Le mardi 29 octobre 2019, par Laurent Sapir
Oublier Palerme ? Francesco Rosi aurait été très fier de ce fulgurant portrait d'un célèbre repenti de la Cosa Nostra. Marco Bellocchio est bien le dernier géant du cinéma italien.

La "rageuse sérénité" de Marco Bellocchio, selon la formule si juste du critique Jacques Mandelbaum, trouve dans Le Traître une assomption époustouflante. Son premier coup d'éclat, Les Poings dans les poches, en 1965, témoignait déjà de cette radicalité en sourdine, pas forcément avare d'expressionnisme mais sans jamais tomber dans l'esbroufe.

Dernière cible en date du maestro italien, la mafia sicilienne, celle qui trucide salement, baigne dans l'héroïne et traficote avec les politiques façon Andreotti. Rien à voir avec Le Parrain et autres requiems à la Scorsese. En brossant la trajectoire du repenti Tommaso Buscetta, ennemi juré de Toto Riina, Bellocchio ne cède à aucune fascination, surtout pas envers son personnage principal malgré l'interprétation incroyablement charnue de Pierfrancesco Favino.

Pourquoi trahit-il ? La mise en scène laisse savamment l'interrogation en l'état, dépeignant tour à tour Buscetta comme un nostalgique de l'ancien temps, un opportuniste brutal ou alors un fugitif de l'existence soudainement insensible aux codes qui ont paramétré sa vie. Le "comment trahit-il ?" est davantage exploré. Ça ne se joue pas sur un coup de dés. Ou alors il prendrait la forme d'un paquet de cigarettes déjà ouvert traînant sur le bureau du si intuitif juge Falcone. Trop intuitif pour ses assassins.

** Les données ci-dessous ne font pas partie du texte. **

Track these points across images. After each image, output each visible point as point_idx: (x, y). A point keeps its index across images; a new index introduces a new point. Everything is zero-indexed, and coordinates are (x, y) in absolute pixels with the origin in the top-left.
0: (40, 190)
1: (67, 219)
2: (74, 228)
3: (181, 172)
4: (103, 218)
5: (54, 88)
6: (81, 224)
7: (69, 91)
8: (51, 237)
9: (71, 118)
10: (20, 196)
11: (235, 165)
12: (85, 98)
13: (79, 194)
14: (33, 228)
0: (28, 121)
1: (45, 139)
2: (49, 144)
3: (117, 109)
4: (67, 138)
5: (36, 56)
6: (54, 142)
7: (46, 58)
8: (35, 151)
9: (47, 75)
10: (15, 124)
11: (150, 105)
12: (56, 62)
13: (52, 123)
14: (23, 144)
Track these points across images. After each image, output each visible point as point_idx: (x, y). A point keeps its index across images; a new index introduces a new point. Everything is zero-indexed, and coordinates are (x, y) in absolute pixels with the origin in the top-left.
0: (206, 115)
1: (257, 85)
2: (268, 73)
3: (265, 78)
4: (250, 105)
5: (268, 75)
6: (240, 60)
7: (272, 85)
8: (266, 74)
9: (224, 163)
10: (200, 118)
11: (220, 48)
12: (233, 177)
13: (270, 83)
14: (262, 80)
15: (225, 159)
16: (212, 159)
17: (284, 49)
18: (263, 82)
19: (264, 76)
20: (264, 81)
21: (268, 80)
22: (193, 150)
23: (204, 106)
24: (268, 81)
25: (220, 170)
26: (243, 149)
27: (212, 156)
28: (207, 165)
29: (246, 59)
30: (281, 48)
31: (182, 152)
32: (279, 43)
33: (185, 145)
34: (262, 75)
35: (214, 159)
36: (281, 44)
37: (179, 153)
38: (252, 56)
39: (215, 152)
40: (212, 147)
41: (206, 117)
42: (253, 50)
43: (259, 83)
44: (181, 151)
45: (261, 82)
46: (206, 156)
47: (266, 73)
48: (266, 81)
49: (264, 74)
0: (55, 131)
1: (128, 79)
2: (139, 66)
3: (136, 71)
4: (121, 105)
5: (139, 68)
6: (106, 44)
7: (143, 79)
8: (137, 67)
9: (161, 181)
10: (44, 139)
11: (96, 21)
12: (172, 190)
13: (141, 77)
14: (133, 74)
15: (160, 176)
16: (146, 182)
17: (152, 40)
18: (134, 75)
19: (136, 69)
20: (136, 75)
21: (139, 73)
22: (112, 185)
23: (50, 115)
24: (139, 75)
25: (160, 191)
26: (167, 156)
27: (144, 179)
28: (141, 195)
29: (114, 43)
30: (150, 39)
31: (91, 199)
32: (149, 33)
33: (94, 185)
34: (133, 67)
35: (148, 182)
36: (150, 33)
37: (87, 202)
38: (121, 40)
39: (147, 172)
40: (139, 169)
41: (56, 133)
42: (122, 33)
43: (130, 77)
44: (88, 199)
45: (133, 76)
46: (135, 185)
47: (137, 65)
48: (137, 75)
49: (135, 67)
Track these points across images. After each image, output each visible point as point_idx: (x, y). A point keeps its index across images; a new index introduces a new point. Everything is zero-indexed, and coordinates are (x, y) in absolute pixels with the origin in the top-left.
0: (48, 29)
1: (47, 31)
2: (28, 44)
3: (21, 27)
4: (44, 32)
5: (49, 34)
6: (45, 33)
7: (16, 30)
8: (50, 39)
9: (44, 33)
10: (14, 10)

Mêlant images d'archives, séquences oniriques et sécheresse virtuose dans la chronique des règlements de comptes égrenés par un compteur et culminant dans une fabrique de miroirs, la mise en scène ne souffre d'aucun temps mort. Les scènes de procès, souvent redoutées cinématographiquement parlant, lui font même franchir un cap décisif. Jeux de regards (ou de non-regards), dramaturgie baroque, parfum de commedia dell'arte dans le comportement à la fois menaçant et bouffon de ces mafiosi en cage... Marco Bellocchio touche alors au grand art.

Il remet surtout à l'honneur un grand cinéma italien clinique, politique au sens noble du terme et d'une intelligence fulgurante au regard de ce qui, ailleurs, est traité dans le registre de la mythologie. On le pensait disparu avec Francesco Rosi, ce cinéma. Il nous reste heureusement Marco Bellocchio, bientôt 80 balais, dernier géant de l'âge d'or. Le Traître ressemble à son chef d'œuvre.

Le Traître, Marco Bellocchio, sortie en salles ce mercredi 30 octobre.